His list of U.S. Navy successes included electronic countermeasures on the carrier-based EA-6B Prowler aircraft; the targeting pod on the F/A-18 Hornet fighter-bomber, which detected targets at distances out to 35 miles; and the vertical launch of cruise missiles at sea using COTS boards in the control unit.

Similar boards were used by the U.S. Air Force in the Predator UAV, in the air vehicle and in the ground-based controller, and in the Joint STARS high-altitude surveillance aircraft.

Bob Woodward, division director for tactical communications at Innovate Concepts, cited a first in Iraqi Freedom for the Army's Fourth Infantry Division, which he said was the first to be entirely digitized with both air and land assets. "Every vehicle has a computer," he said, "and this minimizes fratricide."

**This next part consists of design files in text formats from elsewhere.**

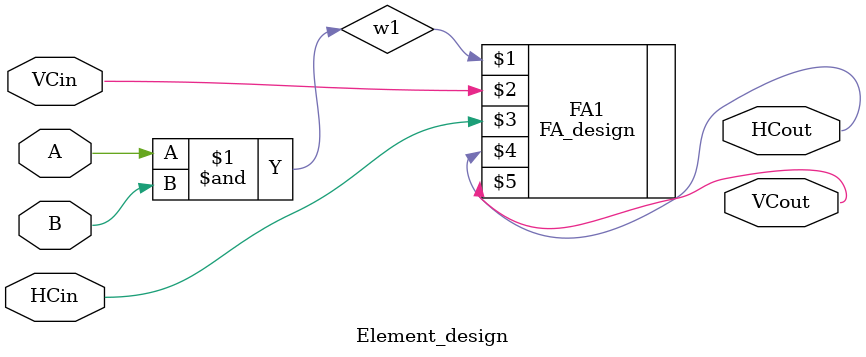
<source format=v>
module Element_design(
    input A, B, HCin, VCin,
    output HCout, VCout
);

    wire w1;
    
    assign w1 = A & B;
    
    FA_design FA1(w1, VCin, HCin, HCout, VCout);

endmodule

</source>
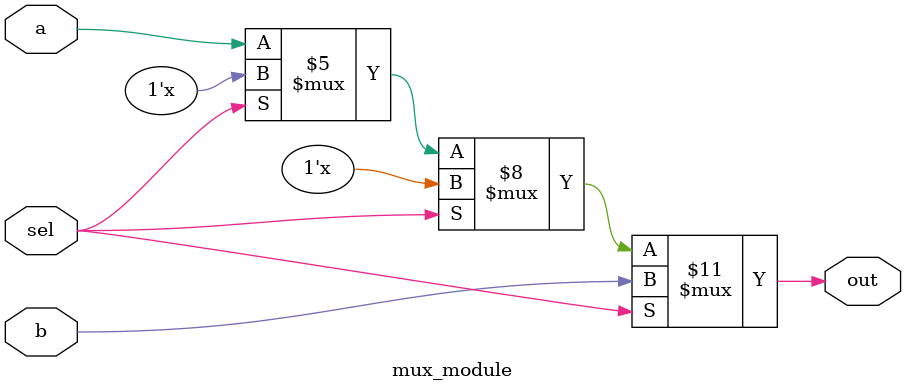
<source format=sv>
module top_module (
	input a,
	input b,
	input sel,
	output out
);

	// Define the wire to connect the inputs to the output
	wire out_wire;

	// Instantiate the multiplexer module
	mux_module mux (
		.a(a),
		.b(b),
		.sel(sel),
		.out(out_wire)
	);

	// Assign the output wire to the output port of the top module
	assign out = out_wire;

endmodule
module mux_module (
	input a,
	input b,
	input sel,
	output reg out
);
	always @ (sel)
	begin
		if(sel == 1'b1)
			out = b;
		else if(sel == 1'b0)
			out = a;
	end
endmodule

</source>
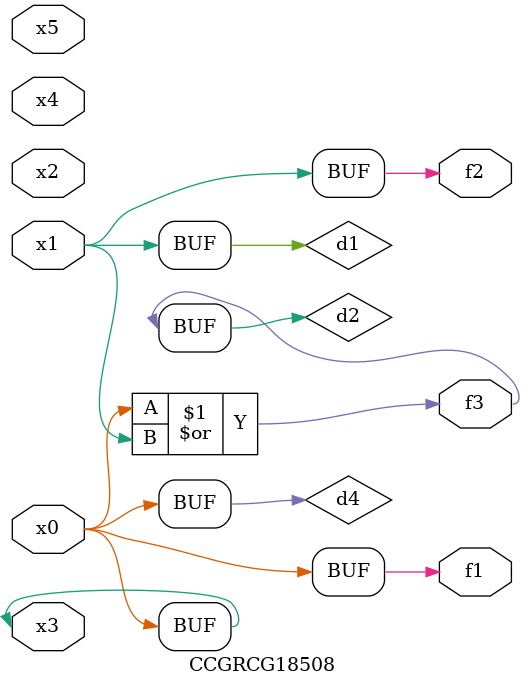
<source format=v>
module CCGRCG18508(
	input x0, x1, x2, x3, x4, x5,
	output f1, f2, f3
);

	wire d1, d2, d3, d4;

	and (d1, x1);
	or (d2, x0, x1);
	nand (d3, x0, x5);
	buf (d4, x0, x3);
	assign f1 = d4;
	assign f2 = d1;
	assign f3 = d2;
endmodule

</source>
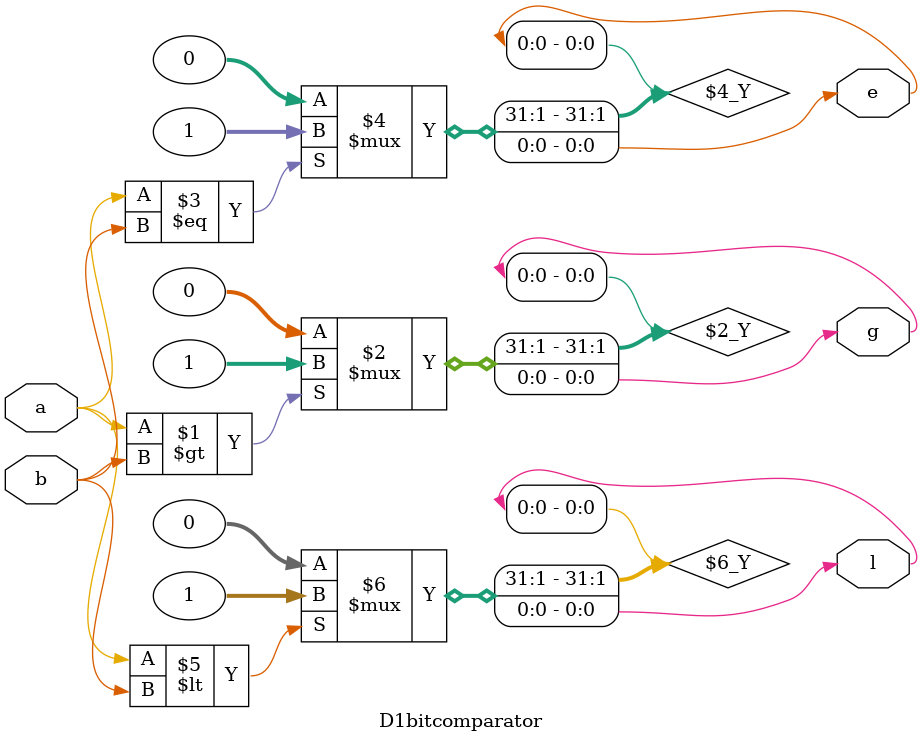
<source format=v>
`timescale 1ns / 1ps
module D1bitcomparator(g,e,l,a,b
    );
input a,b;
output g,e,l;
wire g,e,l;
assign g=a>b?1:0;
assign e=a==b?1:0;
assign l=a<b?1:0;
endmodule


/*
assign g=a&(~b);
assign e=a~^b;
assign l=(~a)&b;
endmodule
*/
</source>
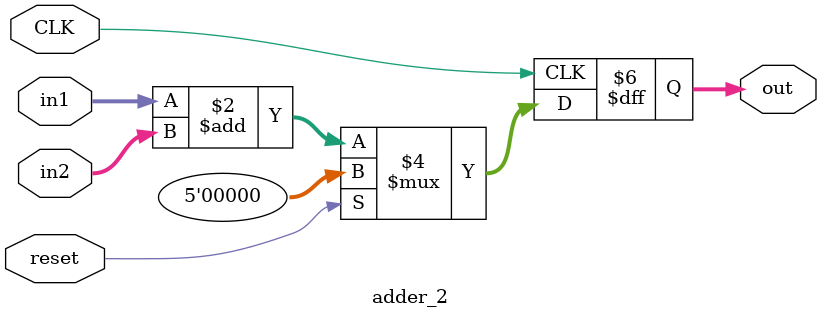
<source format=v>
module adder_2(
    input CLK,
    input reset,
    input [3:0] in1,
    input [3:0] in2,
    output reg [4:0] out
);
    always @(posedge CLK) begin
        if (reset) begin
            out <= 0;
        end
        else begin
            out <= in1 + in2;
        end
    end
endmodule


</source>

But the big advantage of these COTS boards is that they support interoperability in the critical function of situational awareness, according to Woodward. This had been tried first in Bosnia and Kosovo, using the Joint STARS, and then extended in Iraq. Even the aging B-52 bombers will be refitted with COTS boards, he disclosed.

The picture that emerges from the Baltimore conference is that these are real world products meeting real world needs. On the assumption that those needs aren't going to disappear anytime soon, it logically follows that the next generations of weapon systems will be evolutionary improvements to those that answered the call in Iraq.